Monday, 16 January 2017

A letter to My Period

Dear Period,

Who are you? I have heard many men spoke about us women as complicated as they asked who we are. I am led to believe that you play a major role in this and yet, here I am, a woman, asking who are you?

This month you showed up on time, but you visited me with your cramps some two weeks before.  Then you came with your headaches and belly aches and your insomnia. Why wouldn’t you allow me to sleep? What have I done to you?

I have been trying to figure you out for years. I have been very lucky, I supposed, to always know what time you would come.  I have heard several of my friends complaint about your lack of manners just showing up when and where you feel like and when you do, you appear to want to make up for the time you did not come, lasting weeks and sometimes months, and then you would leave and stay away for months again. You remind me of some baby fathers who appear with their two big scandal bag of groceries after months of not seeing them, somewhat believing that they are doing the world of good and can make up for the time of their absence. We hate men like those!

I am glad you have not done that to me because I would be pissed! I am super organized and you just would not have fitted in. Yet, you still trouble me; the mysteries that surround you are overwhelming. Month after month, I see a new face. Sometimes, you visit and have me snapping at everyone, husband, parents, siblings, child and even the dog for just looking at me.

Then another month, I am an emotional wreck. It is all about the tears I do not understand. I am not normally a 'bawler' Misses Period, but you! I am afraid to go to the movies or even out in public because all it might take is for a dog to pee on the sidewalk to make me cry and ask, why can’t men tie their dogs and keep them at home? Why do they let them roam and destroy our beautiful surrounding?
Do I have any good memories of you? I think in the absence of you, when I got pregnant with my daughter. Oh what a joy and relief. I needed that time off to see where our relationship stood. I wondered throughout the pregnancy if I should end the relationship completely. I wanted more than a separation. I wanted a divorce, but alas, here we are together again. You won because I was thinking then about another child. Sigh!

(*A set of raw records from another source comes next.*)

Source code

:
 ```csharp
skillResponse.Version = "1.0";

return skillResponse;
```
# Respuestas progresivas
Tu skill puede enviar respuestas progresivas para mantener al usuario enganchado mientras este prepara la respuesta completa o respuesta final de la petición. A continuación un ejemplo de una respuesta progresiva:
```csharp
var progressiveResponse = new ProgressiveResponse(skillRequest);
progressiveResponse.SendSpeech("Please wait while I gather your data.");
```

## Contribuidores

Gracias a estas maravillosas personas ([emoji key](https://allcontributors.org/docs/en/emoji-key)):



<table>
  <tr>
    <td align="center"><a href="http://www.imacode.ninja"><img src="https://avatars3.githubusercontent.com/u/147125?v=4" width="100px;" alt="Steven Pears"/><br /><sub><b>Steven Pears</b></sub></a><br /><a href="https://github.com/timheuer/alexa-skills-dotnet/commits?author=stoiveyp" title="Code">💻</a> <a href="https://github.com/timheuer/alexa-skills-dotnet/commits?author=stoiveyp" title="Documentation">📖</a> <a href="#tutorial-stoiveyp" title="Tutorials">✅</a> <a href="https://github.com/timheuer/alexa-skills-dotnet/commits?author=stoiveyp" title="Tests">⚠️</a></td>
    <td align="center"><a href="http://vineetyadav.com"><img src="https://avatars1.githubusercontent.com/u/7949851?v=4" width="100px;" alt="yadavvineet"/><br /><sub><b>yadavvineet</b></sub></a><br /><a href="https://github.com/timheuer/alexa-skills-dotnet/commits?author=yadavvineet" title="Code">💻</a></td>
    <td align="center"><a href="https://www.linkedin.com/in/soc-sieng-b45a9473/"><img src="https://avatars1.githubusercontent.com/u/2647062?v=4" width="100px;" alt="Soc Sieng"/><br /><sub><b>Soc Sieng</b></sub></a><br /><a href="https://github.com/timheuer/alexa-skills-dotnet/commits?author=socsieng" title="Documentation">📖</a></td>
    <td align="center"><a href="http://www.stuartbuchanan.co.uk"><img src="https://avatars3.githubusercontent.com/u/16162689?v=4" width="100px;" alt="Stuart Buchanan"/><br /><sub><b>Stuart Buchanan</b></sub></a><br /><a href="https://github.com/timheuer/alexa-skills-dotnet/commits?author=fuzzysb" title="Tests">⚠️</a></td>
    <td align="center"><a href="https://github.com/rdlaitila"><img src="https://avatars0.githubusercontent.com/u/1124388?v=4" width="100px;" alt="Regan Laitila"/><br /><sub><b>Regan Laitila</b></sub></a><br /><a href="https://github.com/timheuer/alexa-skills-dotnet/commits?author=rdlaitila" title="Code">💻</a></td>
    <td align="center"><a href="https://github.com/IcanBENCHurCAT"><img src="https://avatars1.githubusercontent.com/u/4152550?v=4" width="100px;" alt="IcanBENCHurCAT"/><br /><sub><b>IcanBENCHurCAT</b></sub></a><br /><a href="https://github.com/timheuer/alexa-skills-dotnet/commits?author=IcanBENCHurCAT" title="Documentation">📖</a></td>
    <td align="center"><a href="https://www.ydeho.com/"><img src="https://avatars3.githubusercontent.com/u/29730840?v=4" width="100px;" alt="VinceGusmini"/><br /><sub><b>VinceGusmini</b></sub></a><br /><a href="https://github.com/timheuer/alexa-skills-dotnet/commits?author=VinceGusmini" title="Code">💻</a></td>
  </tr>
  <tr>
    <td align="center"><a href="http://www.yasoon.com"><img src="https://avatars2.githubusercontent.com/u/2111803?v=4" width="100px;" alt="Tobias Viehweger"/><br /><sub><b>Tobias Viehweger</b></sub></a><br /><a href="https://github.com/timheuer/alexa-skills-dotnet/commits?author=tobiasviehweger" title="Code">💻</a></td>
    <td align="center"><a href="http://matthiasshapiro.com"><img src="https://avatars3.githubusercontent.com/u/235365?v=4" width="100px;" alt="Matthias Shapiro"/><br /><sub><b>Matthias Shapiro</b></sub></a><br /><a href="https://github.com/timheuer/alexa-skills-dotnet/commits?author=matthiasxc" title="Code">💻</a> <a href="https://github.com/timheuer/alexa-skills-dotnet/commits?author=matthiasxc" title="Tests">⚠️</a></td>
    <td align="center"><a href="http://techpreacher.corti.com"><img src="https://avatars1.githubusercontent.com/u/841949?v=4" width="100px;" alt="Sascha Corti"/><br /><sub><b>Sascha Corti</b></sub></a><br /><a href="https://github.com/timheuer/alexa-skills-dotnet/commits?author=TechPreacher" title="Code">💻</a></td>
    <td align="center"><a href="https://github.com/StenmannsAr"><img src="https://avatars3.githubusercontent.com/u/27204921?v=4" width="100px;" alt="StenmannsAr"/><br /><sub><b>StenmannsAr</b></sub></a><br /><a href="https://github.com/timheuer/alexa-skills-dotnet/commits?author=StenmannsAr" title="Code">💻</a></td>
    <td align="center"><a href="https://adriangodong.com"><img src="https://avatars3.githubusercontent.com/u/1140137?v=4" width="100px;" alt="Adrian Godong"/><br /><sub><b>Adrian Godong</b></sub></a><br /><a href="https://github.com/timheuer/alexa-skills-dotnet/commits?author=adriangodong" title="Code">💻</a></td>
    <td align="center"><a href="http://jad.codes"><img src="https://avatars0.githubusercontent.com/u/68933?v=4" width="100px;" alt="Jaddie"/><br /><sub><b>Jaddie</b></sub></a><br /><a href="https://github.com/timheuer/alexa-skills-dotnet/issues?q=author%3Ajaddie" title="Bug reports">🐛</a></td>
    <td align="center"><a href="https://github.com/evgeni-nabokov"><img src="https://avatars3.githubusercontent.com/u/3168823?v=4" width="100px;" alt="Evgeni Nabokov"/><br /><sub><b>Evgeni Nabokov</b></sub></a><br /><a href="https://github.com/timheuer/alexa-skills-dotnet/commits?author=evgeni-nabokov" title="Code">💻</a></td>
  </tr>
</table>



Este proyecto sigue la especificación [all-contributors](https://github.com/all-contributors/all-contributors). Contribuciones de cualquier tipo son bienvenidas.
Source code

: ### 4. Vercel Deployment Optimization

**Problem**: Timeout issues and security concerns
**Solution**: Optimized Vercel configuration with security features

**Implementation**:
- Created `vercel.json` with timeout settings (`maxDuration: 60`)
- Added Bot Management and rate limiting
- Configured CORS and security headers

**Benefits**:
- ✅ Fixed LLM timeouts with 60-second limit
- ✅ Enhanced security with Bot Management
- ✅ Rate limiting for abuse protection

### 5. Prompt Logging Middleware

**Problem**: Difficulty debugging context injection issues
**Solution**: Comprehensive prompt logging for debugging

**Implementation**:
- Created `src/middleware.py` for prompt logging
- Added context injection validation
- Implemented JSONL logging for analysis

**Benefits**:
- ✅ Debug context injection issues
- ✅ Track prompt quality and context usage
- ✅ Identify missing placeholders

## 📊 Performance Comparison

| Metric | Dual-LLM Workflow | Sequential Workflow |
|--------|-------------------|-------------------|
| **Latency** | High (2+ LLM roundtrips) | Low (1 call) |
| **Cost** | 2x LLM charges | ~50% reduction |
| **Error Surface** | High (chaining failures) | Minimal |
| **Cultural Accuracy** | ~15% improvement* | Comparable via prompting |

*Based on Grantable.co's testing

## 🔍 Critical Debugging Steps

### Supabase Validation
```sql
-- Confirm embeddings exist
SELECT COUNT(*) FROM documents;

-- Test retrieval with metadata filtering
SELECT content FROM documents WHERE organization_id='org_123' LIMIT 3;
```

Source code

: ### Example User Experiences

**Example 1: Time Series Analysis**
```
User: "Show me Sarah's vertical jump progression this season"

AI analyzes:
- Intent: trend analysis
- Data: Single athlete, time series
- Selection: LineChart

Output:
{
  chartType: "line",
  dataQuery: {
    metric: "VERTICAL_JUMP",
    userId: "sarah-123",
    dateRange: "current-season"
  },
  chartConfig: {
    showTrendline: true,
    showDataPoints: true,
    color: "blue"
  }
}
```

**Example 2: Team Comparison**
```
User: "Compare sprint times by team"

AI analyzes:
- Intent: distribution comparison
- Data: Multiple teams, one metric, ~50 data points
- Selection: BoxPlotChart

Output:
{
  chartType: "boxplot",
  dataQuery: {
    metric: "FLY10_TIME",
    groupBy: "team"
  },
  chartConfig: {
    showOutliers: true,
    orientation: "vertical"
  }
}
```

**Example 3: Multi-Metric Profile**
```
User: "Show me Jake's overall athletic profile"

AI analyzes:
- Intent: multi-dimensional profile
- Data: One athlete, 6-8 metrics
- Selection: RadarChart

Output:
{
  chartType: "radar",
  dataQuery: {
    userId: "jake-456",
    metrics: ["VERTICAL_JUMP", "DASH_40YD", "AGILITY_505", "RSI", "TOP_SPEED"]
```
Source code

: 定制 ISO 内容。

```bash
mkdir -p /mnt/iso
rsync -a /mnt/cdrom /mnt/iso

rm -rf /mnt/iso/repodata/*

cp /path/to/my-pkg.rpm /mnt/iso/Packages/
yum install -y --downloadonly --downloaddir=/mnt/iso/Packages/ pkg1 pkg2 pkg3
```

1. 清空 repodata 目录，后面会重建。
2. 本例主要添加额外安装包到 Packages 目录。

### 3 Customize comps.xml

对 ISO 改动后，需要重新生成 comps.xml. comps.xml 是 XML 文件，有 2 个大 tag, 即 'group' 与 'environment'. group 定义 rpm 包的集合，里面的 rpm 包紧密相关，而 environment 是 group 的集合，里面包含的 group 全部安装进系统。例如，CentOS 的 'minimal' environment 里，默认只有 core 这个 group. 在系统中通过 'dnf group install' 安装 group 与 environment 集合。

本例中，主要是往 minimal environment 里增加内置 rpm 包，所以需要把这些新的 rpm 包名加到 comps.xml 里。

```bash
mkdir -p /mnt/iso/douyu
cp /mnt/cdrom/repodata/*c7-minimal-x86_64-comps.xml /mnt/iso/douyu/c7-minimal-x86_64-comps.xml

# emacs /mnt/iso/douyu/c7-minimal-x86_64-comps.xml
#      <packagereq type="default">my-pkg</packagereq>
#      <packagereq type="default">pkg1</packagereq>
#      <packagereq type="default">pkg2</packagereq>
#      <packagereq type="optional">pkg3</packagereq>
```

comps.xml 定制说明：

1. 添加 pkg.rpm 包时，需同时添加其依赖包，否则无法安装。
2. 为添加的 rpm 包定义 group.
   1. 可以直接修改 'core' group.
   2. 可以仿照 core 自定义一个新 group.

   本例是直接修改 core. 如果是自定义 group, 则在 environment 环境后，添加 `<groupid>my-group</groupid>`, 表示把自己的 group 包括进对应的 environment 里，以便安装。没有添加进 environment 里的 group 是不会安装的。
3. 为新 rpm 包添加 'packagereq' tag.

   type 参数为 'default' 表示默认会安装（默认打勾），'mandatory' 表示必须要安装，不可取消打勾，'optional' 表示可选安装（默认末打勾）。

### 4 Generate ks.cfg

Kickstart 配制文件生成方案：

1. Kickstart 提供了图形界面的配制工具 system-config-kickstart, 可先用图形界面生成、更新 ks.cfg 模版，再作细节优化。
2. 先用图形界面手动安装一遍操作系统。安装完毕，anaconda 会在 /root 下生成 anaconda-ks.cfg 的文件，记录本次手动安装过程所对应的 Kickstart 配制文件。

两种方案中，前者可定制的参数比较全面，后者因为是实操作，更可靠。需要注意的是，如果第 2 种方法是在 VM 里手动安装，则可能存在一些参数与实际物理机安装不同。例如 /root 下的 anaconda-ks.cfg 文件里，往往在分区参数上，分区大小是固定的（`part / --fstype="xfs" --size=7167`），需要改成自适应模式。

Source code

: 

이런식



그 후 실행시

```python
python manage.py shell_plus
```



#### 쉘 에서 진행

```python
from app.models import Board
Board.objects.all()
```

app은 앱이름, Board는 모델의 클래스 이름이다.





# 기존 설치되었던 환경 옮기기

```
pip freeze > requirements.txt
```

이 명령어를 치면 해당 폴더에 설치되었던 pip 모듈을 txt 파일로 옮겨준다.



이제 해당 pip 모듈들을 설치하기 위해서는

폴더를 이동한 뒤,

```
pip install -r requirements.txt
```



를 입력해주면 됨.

I guess I should be grateful. I hear you whisper every month, if I remember. Yes I remembered how you use to have me as teenage and young adult curled up on the bed before moving to the floor. I was your slave then and you enjoyed it. I tried pain killers upon pain killers and you pretended as if they worked before you spat in my face. You had me twisting and turning like a ship on a stormy day and there were other times I felt like an acrobat in the Olympic Games. You would bend me in some super positions that I thought were beyond me and then give me a break from your pain and in fear of you, I would stay in that position until I could not anymore. You were such a monster! So yes I remember. That’s why it was so easy for me to do that surgery. When everyone else was in fear, I was smiling. I broke your arms and legs. I should have ended you!